Data entries
┌──
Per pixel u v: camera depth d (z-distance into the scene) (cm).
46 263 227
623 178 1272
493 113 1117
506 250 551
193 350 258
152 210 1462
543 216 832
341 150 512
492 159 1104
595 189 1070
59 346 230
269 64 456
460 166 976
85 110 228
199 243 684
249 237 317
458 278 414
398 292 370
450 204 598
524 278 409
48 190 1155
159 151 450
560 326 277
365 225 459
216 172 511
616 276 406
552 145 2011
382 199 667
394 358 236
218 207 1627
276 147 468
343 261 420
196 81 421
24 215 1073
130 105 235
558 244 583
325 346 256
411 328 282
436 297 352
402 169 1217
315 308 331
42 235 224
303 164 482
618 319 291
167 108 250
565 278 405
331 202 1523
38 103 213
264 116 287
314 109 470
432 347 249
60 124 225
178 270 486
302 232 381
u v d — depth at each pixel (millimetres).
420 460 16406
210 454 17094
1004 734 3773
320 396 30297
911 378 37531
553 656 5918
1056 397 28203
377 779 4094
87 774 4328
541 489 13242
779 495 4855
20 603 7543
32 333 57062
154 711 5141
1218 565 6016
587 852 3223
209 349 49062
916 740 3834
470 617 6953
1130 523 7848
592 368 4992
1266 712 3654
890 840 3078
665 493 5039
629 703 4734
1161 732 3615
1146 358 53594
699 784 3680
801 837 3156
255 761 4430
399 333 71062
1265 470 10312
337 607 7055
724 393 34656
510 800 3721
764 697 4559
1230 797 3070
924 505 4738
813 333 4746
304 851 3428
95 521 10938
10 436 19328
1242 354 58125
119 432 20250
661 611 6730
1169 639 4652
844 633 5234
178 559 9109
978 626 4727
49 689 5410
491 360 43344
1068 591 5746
└──
### [Your goal]
Please go through the data and copy each line containing the word "pixel".

### [Your solution]
Per pixel u v: camera depth d (z-distance into the scene) (cm).
u v d — depth at each pixel (millimetres).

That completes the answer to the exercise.